▶ DOCUMENT EXCERPT

Spiders!

It kills me that every time I see a splendid spider photo, I can’t share it here — too many people are freaked out by arachnophobia. I wish I could cure it by constantly rubbing more spiders in your faces, but I know that doesn’t work, so I’ll just gently point you in the direction of a couple of collections of gorgeous spiders, and you can choose to go look, if you want.

The Great Fox Spider has been rediscovered in Britain! These are related to wolf spiders, so you probably know what they look like, but it has the most wonderful mottled markings. I know some people are fans of the more garishly colorful spiders, like peacock jumpers, but I’ve come to appreciate the subtlety of the more variable and muted markings, like the ones I see on Parasteatoda. If you must do something bold, go for something simple and clean, like the distinctive swoosh on Steatoda borealis.

You want more variety? Check out Science Friday’s collection of spider photos. My favorite there is the Pirate Spider — there’s something about a gracile spider with delicate line art on its body and long bristling spikes on its legs that I find appealing. But if you’re into big bearish brute mygalomorphs, get an eyeful of that black purse-web spider with its massive chelicerae.

One more photo I wish I had: yesterday, Mary spotted a tiny juvenile cellar spider descending on a strand of silk, and she brought it to me (I’m desperate to see more live spiders, it’s gotten too cold for them). I tried to catch it by snaring its thread, but it got away fast before I could get my camera ready. We think it landed on my pants. So while I didn’t get a picture, I’ve got that going for me, that maybe a baby spider has taken up residency in my clothing. It’s too bad I’m not going to be able to do laundry, ever.

Man, it’d be easier to be a popular blogger if I had an obsession with cats.

Spider science lurches fitfully forward!

Oh, hey, it’s the day before Halloween, and I only just now looked up from my work. This has been a busy day — it’s advising week, and all these students have been lining up at my virtual door to get me to validate their choices for spring term courses. We didn’t have this when I was an undergrad at the UW. Instead, we had a scavenger hunt every quarter: we’d puzzle out on our own what courses we needed, then we’d run around campus, tracking down professors and asking them for a precious computer punchcard, which they’d give us if we met their standards, and then we’d get in a long line and file in to the registrar, turn in our deck of cards which would go into a cardreader, and then 10 minutes (or so) later, we’d get a printout of the courses we were taking (unless there was a conflict or error, in which case we’d get our cards back and go on another scavenger hunt to find a card that fixed everything), and we’d turn around and walk a few meters to the conveniently located billing office to cough up our tuition on the spot.

▶ RECORDS PROVIDED
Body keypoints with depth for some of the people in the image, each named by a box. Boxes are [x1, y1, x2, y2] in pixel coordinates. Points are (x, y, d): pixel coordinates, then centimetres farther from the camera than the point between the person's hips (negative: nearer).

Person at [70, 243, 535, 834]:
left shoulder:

* * *

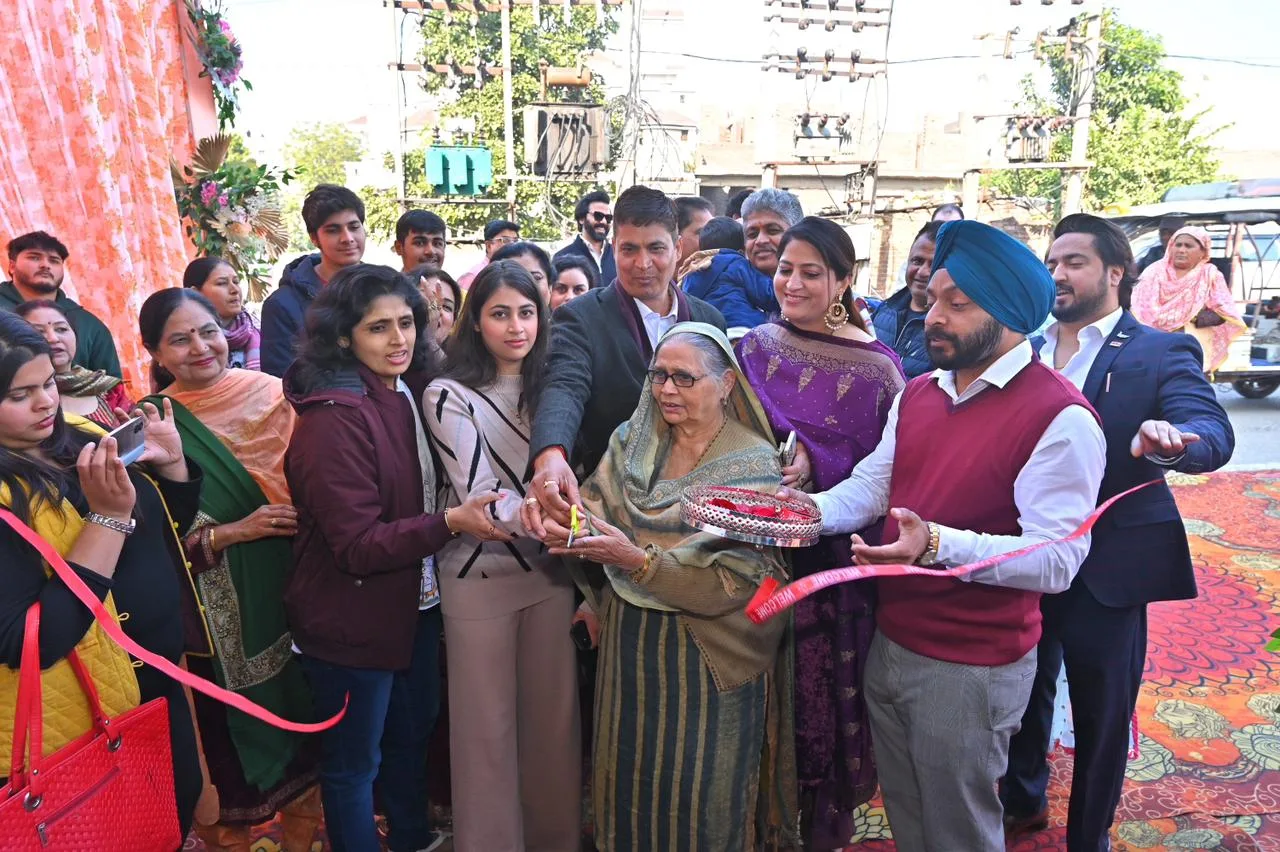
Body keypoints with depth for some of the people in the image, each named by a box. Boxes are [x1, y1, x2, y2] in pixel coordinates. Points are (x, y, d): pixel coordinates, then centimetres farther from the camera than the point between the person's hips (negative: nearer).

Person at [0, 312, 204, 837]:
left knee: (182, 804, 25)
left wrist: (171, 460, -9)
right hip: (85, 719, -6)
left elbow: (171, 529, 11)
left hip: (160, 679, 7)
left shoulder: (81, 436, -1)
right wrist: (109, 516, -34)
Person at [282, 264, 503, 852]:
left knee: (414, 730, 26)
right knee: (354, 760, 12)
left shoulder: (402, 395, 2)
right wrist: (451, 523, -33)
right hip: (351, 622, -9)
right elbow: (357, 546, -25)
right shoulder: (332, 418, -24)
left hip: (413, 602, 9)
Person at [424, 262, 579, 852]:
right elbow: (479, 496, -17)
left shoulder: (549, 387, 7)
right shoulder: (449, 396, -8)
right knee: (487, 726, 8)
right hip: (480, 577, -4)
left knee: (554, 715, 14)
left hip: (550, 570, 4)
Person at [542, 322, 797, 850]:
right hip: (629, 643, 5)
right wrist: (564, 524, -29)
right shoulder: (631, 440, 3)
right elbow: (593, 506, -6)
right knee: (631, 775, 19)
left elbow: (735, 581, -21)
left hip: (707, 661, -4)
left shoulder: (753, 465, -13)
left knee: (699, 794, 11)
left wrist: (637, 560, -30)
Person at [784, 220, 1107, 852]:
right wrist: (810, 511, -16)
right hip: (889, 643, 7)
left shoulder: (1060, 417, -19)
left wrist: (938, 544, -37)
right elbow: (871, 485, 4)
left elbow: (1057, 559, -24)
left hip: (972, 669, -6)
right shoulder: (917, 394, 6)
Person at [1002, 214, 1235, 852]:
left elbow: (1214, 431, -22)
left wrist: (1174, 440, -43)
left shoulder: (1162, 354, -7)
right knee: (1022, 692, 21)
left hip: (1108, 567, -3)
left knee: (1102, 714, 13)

▶ EXERCISE GOAL
Pick up the blog post about spiders after its final sentence and keep writing it.

▶ RESULT
So that ate up a good part of today. It might have been better in the good old days when the students had to do all the legwork.

We also reviewed our recent spider experiments, which were kind of disappointing. The spiders were mostly immobile in the time-lapse recordings, and we were wondering what we were doing wrong, and then we noticed…”say, how come the illumination in these videos never changes?”…so I checked the timer on our light source, and realized it was broken and it has permanently been 3pm all week long. No wonder I’m so tired! So I ordered new timers.

While we were waiting for that to arrive, we tried a wild-ass sloppy experiment, and just let the lights in the lab regulate the light level for a few days in our time-lapse rig. We discovered that lab lighting is temporal chaos, with custodians and security guards doing their thing, so that there is no such thing as a 14:10 light cycle. There’s supposed to be a pattern! The cage goes purplish pink when the IR camera is working, and shades of gray when we’ve got daylight, but no: they’ve been on an 8:2:3:1:7:3 cycle, I think, and who knows what’s going on. The spiders probably don’t.

We did notice that our reclusive spiders did go into overdrive in the brief periods of real darkness, though, so now we just have to get that functioning reliably.

So the new timers arrived today, and Ade built a Space Cocoon.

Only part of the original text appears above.